WORK REQUIRED » Return a copy of each line in the listing that includes the word "votre".

====

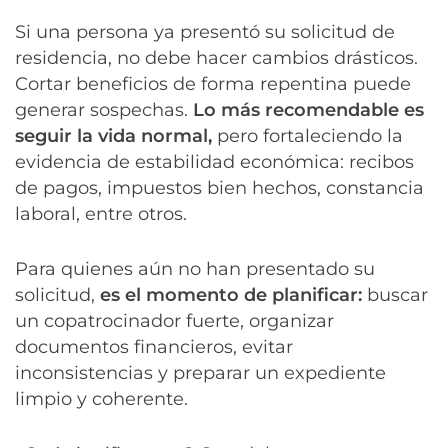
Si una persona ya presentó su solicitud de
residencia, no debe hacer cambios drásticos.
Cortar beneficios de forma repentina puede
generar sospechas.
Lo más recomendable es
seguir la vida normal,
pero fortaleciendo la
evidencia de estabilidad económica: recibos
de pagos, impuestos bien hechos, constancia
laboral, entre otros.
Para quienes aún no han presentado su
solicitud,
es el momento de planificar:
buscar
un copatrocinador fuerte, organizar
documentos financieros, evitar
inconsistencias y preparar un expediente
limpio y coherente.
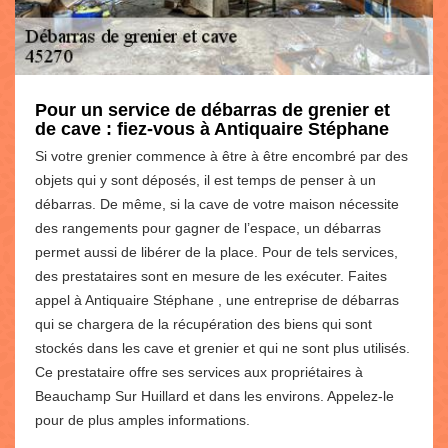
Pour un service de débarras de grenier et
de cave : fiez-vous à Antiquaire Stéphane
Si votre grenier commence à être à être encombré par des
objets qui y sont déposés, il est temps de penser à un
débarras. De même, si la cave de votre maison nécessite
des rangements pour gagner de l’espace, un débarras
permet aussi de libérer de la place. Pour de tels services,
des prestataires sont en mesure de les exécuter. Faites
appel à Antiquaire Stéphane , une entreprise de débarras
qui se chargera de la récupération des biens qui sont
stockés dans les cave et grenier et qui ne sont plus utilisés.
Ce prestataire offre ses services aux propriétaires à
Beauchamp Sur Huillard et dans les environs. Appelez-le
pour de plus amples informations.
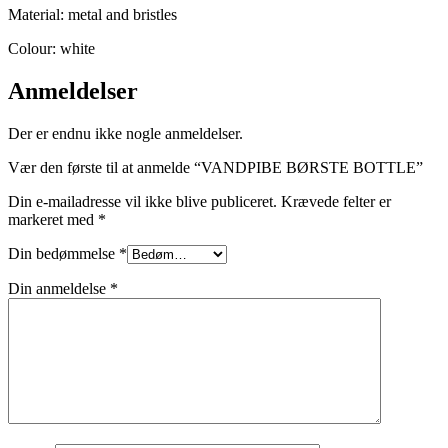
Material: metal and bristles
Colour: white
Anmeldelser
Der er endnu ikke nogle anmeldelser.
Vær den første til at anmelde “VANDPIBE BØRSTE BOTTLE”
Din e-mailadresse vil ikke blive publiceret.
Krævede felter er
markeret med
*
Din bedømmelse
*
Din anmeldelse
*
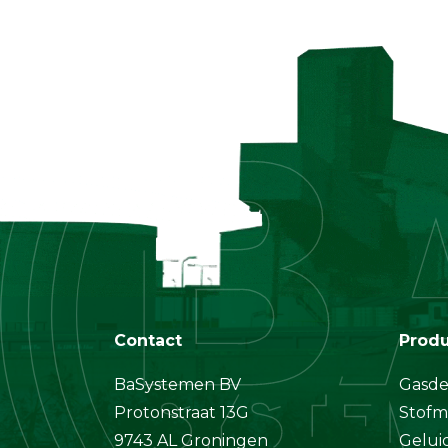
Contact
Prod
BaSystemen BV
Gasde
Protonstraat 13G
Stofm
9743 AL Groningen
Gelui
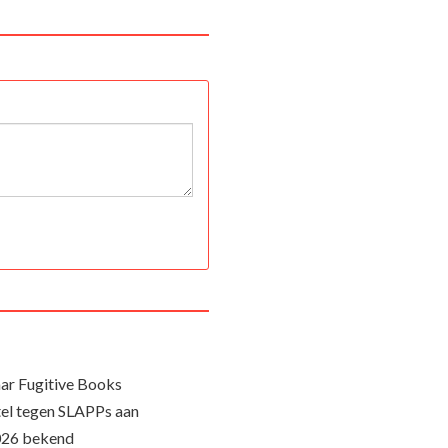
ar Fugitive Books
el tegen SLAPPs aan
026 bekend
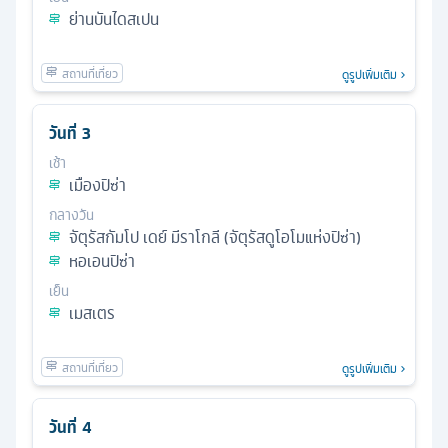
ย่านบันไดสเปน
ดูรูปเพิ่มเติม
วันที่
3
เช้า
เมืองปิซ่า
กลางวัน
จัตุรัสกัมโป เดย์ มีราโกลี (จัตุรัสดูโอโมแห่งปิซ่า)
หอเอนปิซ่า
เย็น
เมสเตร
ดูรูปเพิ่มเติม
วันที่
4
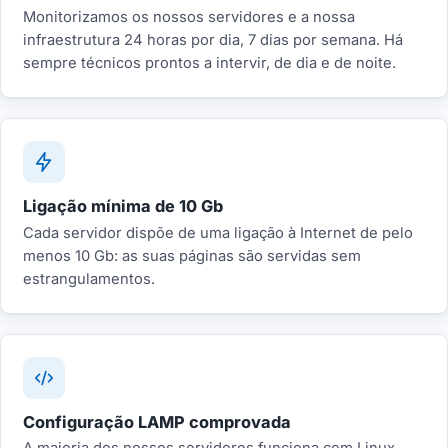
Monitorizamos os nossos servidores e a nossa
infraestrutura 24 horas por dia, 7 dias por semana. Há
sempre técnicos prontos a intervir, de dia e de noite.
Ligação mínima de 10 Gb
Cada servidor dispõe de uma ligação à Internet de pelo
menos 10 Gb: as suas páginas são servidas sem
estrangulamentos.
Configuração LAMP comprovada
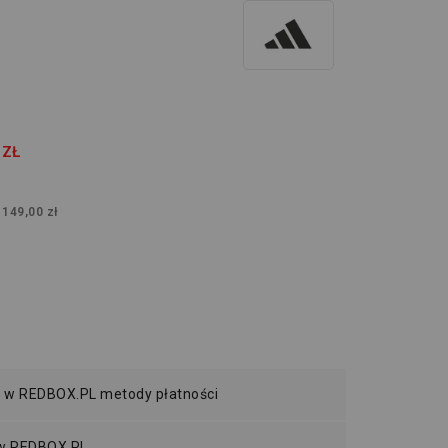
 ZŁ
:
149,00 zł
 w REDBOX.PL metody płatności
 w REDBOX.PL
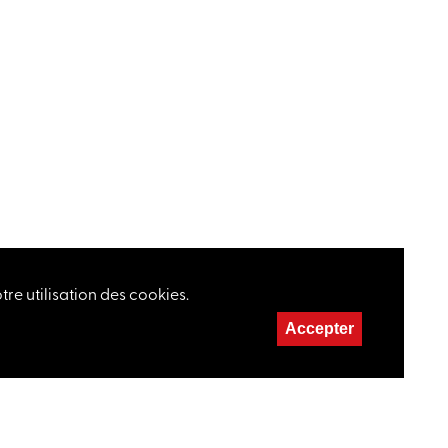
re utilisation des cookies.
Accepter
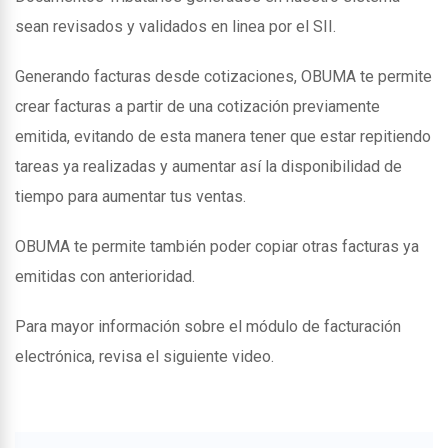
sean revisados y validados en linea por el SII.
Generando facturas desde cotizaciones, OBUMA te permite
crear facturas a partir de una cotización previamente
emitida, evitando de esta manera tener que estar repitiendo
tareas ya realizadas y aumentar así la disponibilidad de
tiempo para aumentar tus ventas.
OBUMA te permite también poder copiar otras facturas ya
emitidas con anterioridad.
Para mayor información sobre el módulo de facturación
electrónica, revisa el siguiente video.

====

ANSWER TO THIS PROBLEM »
Si votre grenier commence à être à être encombré par des
débarras. De même, si la cave de votre maison nécessite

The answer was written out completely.